━━━━━ ENTRIES SUPPLIED

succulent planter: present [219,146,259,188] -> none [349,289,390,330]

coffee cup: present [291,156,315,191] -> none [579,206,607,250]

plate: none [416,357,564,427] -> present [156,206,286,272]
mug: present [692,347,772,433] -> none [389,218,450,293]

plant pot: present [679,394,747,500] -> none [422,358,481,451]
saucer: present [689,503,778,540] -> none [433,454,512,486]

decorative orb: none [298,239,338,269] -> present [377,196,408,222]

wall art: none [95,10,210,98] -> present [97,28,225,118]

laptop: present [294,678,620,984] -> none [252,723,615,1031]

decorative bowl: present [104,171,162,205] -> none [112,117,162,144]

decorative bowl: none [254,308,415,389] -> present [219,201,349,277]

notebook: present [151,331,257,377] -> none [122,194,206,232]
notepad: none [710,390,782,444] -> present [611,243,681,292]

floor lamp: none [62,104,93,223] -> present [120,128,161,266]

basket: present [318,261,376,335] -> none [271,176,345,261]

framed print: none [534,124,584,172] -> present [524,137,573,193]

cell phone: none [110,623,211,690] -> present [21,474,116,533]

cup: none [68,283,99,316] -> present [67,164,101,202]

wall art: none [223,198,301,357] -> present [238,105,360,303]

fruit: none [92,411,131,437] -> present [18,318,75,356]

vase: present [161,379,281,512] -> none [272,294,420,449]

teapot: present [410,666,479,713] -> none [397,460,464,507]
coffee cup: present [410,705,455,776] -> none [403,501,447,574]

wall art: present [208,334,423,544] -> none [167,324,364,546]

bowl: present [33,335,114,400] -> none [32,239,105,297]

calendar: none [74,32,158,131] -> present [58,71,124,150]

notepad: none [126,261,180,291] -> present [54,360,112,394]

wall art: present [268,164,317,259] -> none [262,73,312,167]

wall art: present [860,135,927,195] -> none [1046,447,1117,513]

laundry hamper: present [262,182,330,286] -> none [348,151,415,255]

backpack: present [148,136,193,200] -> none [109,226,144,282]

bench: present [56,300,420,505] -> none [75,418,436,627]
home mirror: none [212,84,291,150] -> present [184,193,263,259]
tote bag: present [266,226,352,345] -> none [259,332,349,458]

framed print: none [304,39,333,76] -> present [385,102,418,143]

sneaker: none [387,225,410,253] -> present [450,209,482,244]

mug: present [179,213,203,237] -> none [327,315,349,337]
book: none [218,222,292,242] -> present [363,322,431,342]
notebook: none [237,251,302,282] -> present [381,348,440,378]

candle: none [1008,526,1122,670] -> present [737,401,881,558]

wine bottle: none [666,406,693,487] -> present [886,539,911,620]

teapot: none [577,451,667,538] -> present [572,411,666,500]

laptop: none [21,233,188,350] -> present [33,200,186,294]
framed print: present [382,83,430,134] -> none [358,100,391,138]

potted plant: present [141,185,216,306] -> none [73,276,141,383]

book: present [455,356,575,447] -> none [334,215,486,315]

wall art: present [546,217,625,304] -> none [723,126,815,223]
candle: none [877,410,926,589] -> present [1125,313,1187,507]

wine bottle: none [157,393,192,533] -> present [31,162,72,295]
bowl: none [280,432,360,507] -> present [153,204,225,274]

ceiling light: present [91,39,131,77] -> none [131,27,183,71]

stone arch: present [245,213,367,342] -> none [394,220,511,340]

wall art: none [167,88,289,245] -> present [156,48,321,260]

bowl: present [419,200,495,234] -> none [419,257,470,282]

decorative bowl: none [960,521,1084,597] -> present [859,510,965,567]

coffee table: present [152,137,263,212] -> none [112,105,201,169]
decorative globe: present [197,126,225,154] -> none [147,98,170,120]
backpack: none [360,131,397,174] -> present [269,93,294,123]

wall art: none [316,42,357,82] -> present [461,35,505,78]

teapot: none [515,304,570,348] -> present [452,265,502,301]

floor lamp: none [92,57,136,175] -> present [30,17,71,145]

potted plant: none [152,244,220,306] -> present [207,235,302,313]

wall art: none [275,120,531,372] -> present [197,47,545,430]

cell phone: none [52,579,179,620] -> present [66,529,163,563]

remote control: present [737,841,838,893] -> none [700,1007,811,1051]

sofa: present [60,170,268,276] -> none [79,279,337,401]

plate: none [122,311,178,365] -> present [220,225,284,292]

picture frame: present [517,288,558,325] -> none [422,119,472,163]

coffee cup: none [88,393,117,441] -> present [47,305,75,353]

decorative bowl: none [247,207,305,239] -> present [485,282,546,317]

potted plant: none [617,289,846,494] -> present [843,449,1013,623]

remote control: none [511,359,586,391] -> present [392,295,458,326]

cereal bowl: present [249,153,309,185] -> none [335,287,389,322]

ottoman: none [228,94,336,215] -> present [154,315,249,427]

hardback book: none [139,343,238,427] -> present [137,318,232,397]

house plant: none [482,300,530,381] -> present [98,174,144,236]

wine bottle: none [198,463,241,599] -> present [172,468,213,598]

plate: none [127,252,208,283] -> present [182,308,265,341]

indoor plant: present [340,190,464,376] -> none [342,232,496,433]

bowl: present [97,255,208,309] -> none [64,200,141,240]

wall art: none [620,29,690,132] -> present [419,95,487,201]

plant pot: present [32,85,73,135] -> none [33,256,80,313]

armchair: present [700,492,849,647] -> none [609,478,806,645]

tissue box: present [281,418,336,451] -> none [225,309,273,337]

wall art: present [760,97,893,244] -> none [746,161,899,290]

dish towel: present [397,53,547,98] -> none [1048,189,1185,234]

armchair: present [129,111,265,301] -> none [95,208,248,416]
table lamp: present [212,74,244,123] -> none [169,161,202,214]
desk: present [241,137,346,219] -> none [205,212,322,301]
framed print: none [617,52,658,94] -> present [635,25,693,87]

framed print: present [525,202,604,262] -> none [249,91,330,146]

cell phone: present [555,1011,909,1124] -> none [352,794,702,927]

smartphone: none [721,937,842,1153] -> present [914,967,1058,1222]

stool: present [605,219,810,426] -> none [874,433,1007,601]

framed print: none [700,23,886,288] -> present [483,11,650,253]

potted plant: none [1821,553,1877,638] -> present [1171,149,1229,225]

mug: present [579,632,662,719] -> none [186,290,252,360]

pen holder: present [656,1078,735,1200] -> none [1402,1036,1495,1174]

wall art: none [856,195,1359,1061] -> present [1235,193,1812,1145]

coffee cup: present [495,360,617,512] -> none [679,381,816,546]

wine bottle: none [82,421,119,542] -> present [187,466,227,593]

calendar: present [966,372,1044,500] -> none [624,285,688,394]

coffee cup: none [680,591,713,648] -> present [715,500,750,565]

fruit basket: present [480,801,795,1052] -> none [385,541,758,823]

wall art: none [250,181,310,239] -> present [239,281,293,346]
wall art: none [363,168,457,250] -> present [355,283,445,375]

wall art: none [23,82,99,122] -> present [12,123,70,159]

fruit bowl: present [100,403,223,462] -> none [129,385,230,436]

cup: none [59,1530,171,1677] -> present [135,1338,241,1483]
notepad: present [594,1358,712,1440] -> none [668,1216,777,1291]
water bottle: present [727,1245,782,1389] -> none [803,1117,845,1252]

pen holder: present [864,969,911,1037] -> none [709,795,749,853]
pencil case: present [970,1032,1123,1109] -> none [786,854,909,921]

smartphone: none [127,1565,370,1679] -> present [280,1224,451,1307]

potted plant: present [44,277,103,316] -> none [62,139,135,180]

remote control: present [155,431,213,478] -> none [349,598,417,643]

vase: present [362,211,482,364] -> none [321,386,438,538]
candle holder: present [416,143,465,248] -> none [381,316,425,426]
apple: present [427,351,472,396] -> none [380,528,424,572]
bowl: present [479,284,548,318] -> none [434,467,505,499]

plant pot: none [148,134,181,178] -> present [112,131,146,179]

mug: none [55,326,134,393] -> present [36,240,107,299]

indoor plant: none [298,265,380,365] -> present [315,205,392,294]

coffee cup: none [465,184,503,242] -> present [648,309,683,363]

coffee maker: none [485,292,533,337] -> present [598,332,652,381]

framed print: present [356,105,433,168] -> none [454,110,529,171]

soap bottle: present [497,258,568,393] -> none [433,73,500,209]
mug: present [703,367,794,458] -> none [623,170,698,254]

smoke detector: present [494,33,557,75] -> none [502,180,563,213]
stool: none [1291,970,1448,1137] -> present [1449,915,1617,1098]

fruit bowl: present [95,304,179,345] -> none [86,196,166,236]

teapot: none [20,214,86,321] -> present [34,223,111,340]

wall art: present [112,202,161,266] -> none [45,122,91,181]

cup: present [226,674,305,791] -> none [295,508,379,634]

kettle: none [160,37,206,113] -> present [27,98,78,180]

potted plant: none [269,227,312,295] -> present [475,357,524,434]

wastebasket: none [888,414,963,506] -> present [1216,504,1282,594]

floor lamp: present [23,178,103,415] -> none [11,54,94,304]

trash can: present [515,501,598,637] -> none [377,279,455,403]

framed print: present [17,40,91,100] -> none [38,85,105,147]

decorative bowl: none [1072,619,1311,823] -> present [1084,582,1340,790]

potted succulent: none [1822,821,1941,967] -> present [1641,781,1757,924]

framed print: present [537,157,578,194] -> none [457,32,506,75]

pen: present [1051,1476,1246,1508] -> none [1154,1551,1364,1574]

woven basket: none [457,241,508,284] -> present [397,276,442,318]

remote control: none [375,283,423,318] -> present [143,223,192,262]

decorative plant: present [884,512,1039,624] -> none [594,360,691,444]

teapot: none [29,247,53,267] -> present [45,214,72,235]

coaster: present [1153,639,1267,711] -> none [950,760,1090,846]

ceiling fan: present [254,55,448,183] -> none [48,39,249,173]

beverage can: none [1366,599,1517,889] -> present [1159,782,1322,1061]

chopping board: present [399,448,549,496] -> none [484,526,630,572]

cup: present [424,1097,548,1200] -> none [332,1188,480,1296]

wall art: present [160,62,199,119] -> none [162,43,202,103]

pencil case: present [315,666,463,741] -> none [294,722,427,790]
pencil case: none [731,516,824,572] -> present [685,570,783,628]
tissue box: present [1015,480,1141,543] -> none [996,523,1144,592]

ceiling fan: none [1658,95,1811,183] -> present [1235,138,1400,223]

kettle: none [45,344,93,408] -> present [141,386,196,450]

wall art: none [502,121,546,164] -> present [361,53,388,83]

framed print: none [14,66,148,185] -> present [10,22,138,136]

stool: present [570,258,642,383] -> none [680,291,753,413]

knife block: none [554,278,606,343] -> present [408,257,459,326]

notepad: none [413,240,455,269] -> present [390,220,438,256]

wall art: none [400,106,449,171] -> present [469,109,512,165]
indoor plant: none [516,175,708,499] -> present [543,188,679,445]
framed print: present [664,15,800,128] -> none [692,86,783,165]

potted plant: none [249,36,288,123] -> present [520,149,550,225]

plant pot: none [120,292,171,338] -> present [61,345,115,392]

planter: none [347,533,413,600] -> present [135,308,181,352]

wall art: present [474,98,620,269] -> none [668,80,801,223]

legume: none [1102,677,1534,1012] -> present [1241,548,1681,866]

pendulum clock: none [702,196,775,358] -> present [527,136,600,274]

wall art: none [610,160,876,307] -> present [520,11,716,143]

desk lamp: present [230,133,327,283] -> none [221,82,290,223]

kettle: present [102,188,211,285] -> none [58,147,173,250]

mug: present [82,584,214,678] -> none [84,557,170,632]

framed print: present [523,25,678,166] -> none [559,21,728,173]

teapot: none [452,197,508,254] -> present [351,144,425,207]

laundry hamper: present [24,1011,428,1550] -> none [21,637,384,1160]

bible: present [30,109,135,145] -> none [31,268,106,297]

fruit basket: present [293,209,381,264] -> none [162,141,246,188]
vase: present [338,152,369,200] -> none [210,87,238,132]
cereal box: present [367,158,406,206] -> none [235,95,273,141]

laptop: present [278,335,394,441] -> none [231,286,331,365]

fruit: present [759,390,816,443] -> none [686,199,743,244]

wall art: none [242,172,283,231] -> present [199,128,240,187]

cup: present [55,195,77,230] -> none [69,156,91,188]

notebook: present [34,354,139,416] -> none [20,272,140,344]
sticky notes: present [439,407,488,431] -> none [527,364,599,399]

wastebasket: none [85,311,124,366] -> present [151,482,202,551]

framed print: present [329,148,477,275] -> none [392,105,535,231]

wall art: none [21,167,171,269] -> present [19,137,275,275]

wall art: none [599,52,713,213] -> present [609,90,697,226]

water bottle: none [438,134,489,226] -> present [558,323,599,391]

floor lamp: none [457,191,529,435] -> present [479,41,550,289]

━━━━━━━━━━

» **REQUIRED WORK**
An exact copy of every line from the one containing "framed print: present [329,148,477,275]" through the last line of the entries is required; please add nothing.

» **TASK SOLUTION**
framed print: present [329,148,477,275] -> none [392,105,535,231]

wall art: none [21,167,171,269] -> present [19,137,275,275]

wall art: none [599,52,713,213] -> present [609,90,697,226]

water bottle: none [438,134,489,226] -> present [558,323,599,391]

floor lamp: none [457,191,529,435] -> present [479,41,550,289]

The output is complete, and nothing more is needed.